**DATA SEGMENT:**
────────────────

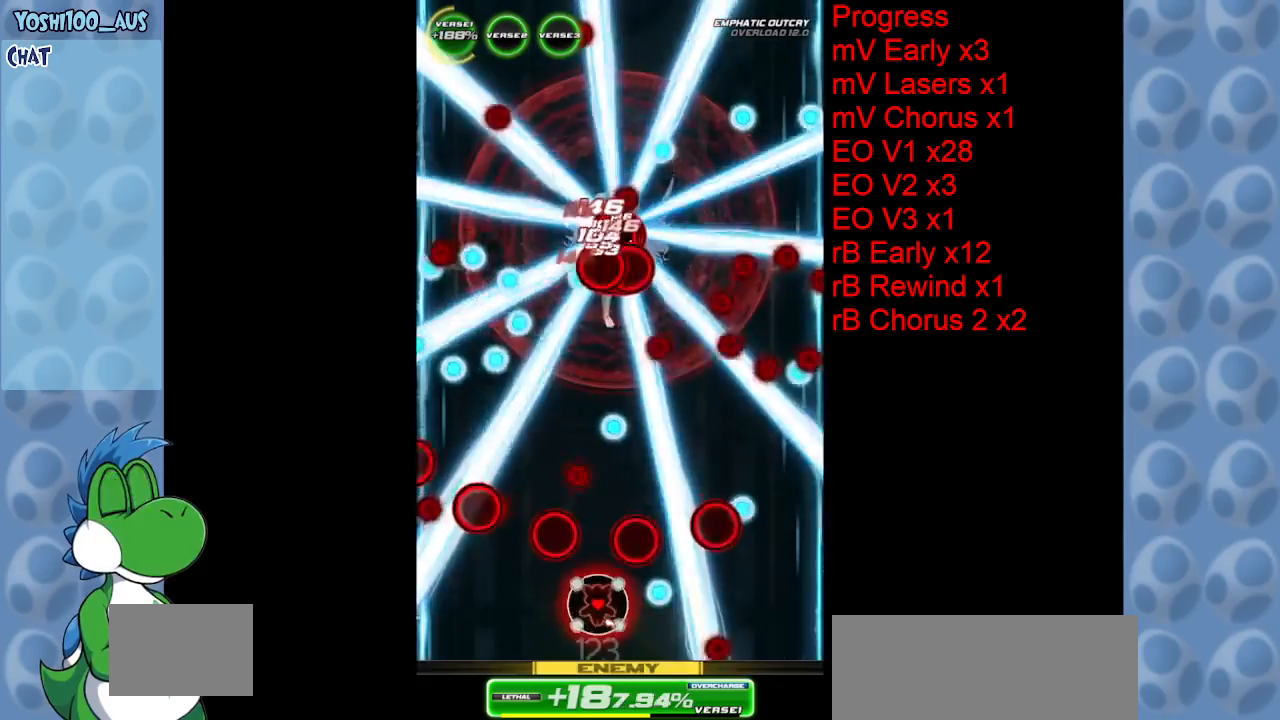
{"keys": [], "events": [[150, "z", "down"], [300, "z", "up"]]}
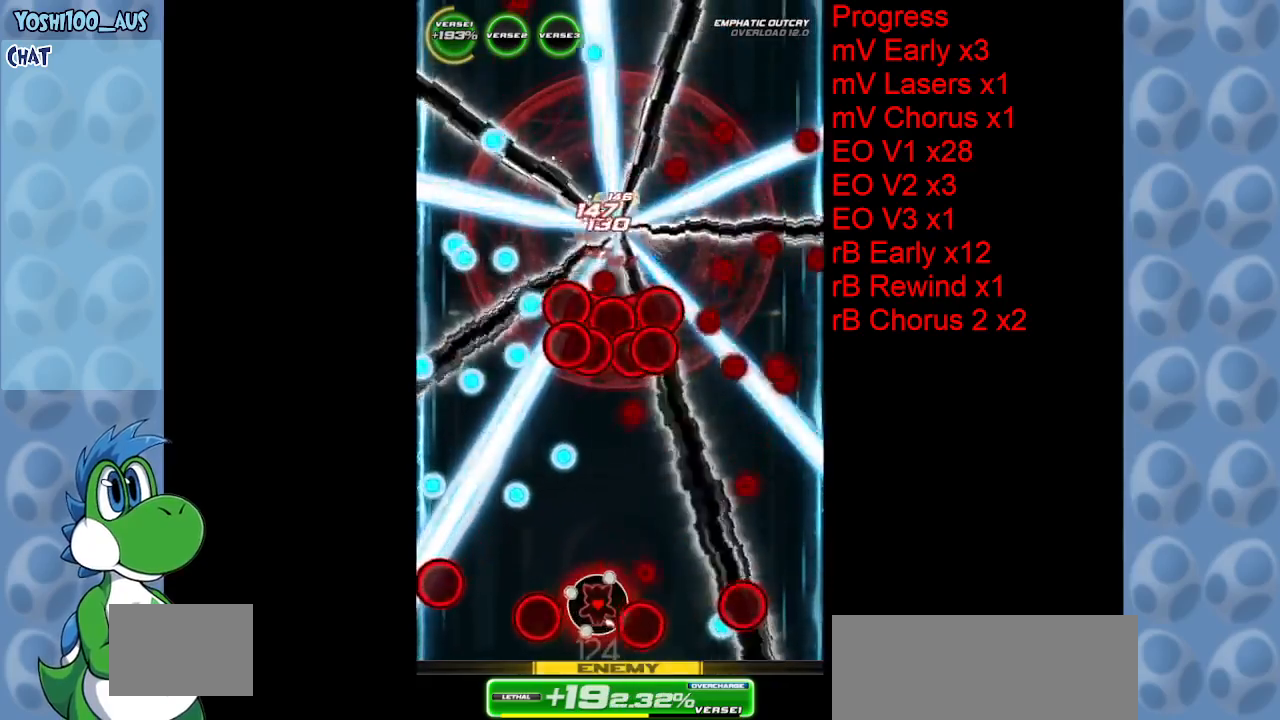
{"keys": ["right", "z"], "events": [[33, "z", "down"], [217, "z", "up"], [450, "z", "down"], [500, "right", "down"]]}
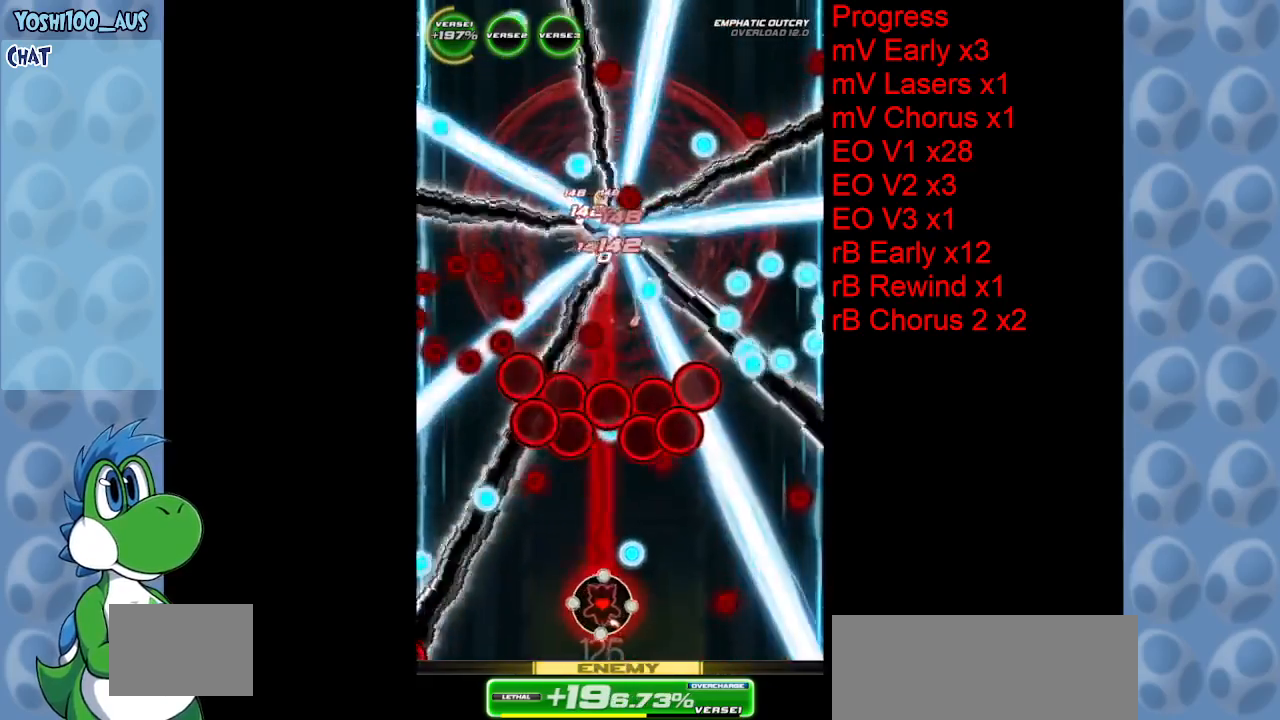
{"keys": ["down", "z"], "events": [[100, "right", "up"], [183, "z", "up"], [283, "right", "down"], [367, "down", "down"], [417, "z", "down"], [467, "right", "up"]]}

────────────────

**WHAT NEEDS TO BE DONE:**
Gather all lines from the listing above in which "right" occurs.

**WRITTEN ANSWER:**
{"keys": ["right", "z"], "events": [[33, "z", "down"], [217, "z", "up"], [450, "z", "down"], [500, "right", "down"]]}
{"keys": ["down", "z"], "events": [[100, "right", "up"], [183, "z", "up"], [283, "right", "down"], [367, "down", "down"], [417, "z", "down"], [467, "right", "up"]]}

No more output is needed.